**Activity list:**
1. Could you repeat, word for word, the part of the entailment case study that begins at the words "We show some" and stops after "introducing syntactic structures."?
2. Can you carry on the entailment case study from the point where it stops?

**Source text:**
════════════════

Table 5. Some complex examples and the classification. The E indicates entailment and the N indicates neutral between P and Q.

4.7 Case Study

We show some examples from SciTail test dataset, as shown in Table 5. We compare the proposed syntax-based model with sequential model. For sequential model, we use the representative CAFE model [24]. We compute the Bleu score of the P with referenced to the Q and use 1-gram length. The Bleu score assumes the more overlapped words between two sentences, the closer the semantics are.

Examples A-B are entailment cases, but each of which has low Bleu score. Thus, it is more difficult to recognize the entailment relation between them. Our syntax-based approach correctly favors entailment in these cases. It indicates that the low lexical similarity challenges the sequential model to extract the related semantics, but it maybe solved by introducing syntactic structures.

The second set of examples C-D are neutral cases. Each of them has high Bleu score, where sequential model trends to misidentify the semantic relation to entailment, but our syntax-based model have the ability to correctly recognize the neutral relation. It indicates syntactic structure is more superior to solve semantic understanding involving structurally complex expressions.

════════════════

**Physical quantity readings:**
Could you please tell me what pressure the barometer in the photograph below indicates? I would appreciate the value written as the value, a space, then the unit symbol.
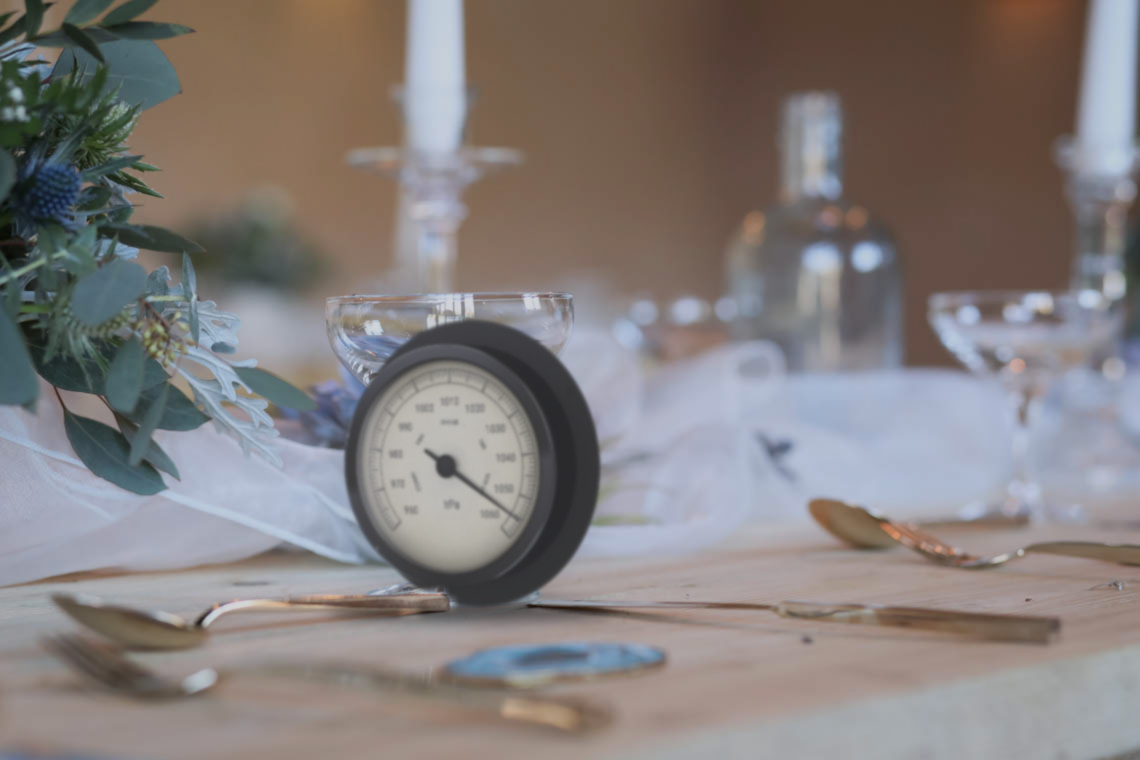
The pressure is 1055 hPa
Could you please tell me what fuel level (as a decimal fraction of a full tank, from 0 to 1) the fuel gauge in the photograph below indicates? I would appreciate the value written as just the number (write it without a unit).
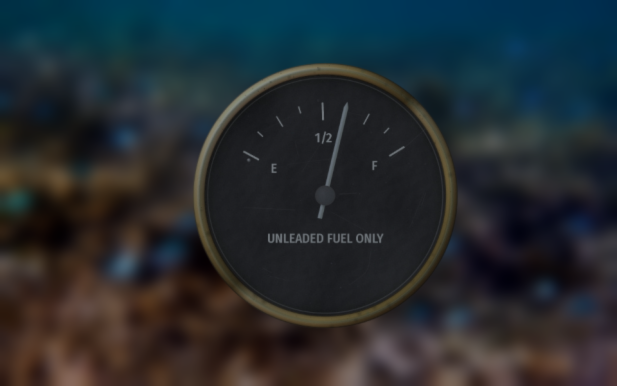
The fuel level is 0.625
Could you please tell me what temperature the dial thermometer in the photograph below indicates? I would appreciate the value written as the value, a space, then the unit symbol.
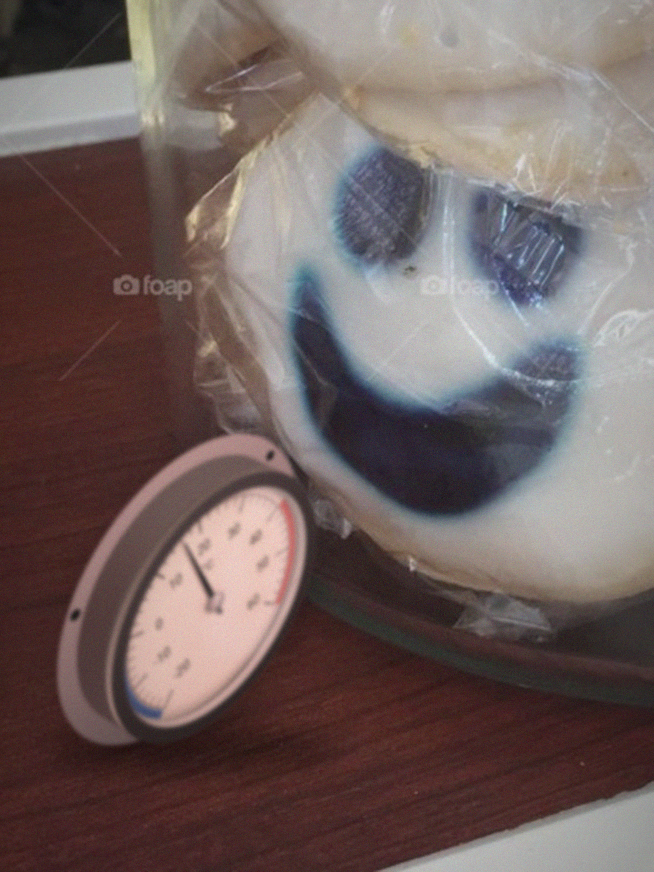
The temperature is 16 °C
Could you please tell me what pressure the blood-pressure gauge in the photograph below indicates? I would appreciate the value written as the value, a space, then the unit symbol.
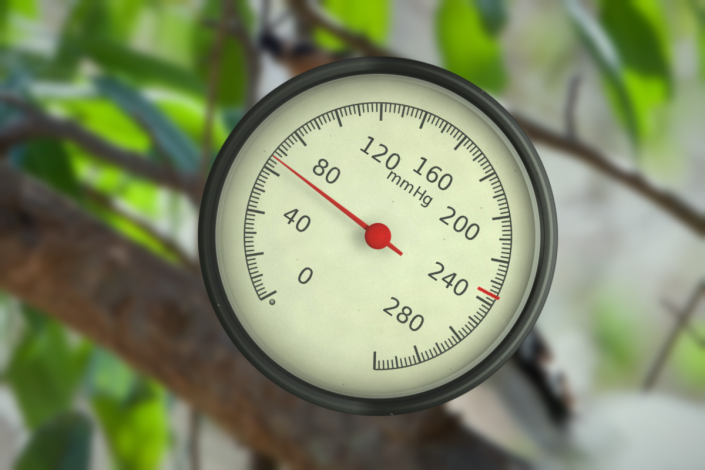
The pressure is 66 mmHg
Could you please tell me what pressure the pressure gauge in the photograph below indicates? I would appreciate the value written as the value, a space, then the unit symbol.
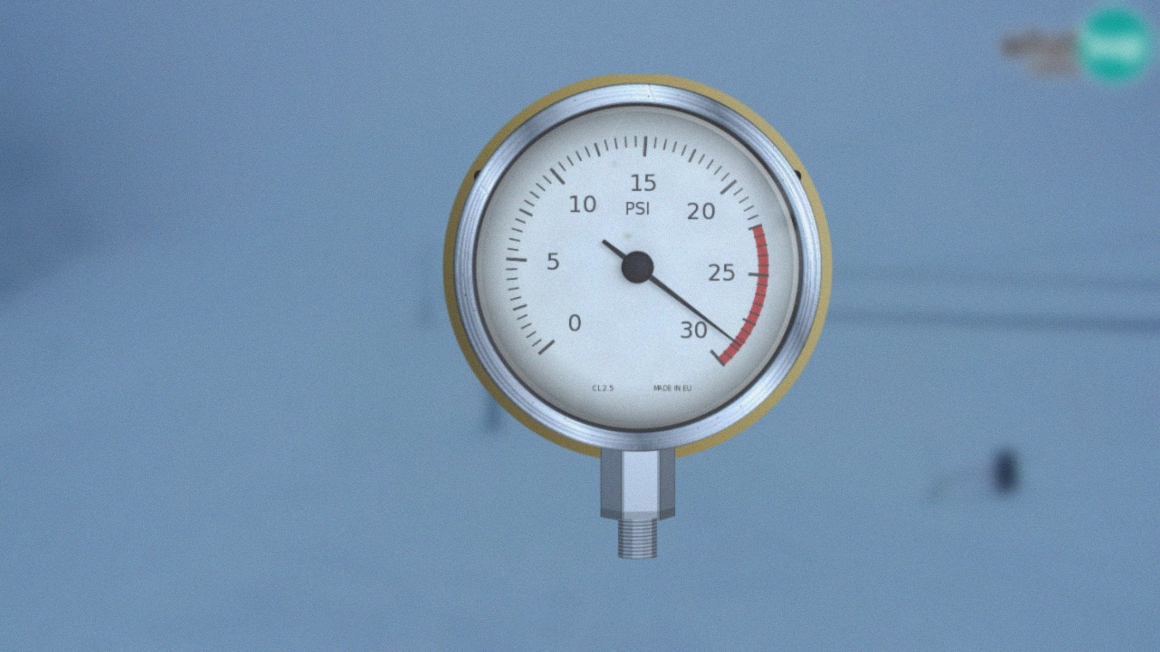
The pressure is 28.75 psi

════════════════

**Responses to the tasks:**
1.
We show some examples from SciTail test dataset, as shown in Table 5. We compare the proposed syntax-based model with sequential model. For sequential model, we use the representative CAFE model [24]. We compute the Bleu score of the P with referenced to the Q and use 1-gram length. The Bleu score assumes the more overlapped words between two sentences, the closer the semantics are.

Examples A-B are entailment cases, but each of which has low Bleu score. Thus, it is more difficult to recognize the entailment relation between them. Our syntax-based approach correctly favors entailment in these cases. It indicates that the low lexical similarity challenges the sequential model to extract the related semantics, but it maybe solved by introducing syntactic structures.

2.
Finally, examples E-F are cases that sequential and syntactic models get wrong. Examples E are entailment relation, but it have low Bleu score. Meanwhile, the word orders and structures (“compose” and “is composed of”) of two sentences are also quite different. It causes models to failure recognizing the entailment relation between them. Example F is neutral relation where two sentences have high lexical overlap and also the similar word orders, which confuses models to misclassify a entailment class. For the difficult cases, sentence semantics suffer more the issues, such as polysemy, ambiguity, as well as fuzziness, in which the model may need more inference information to distinguish these relations and make the correct decision, such as incorporating external knowledge to help model better understanding the lexical and phrasal semantics.

5 Conclusions and Future Work

In this paper, we explore the potential of syntactic tree for semantic computation and present a syntax-aware attention model for NLI. It leverages tree-structured composition and phrase-level matching. Experimental results on SNLI and SciTail datasets show that our model significantly improves the performance, and that the syntactic structure is important for modeling complex semantic relationship. In the future, we will explore the combination of syntax and pre-trained language model technology, to further improve the performance.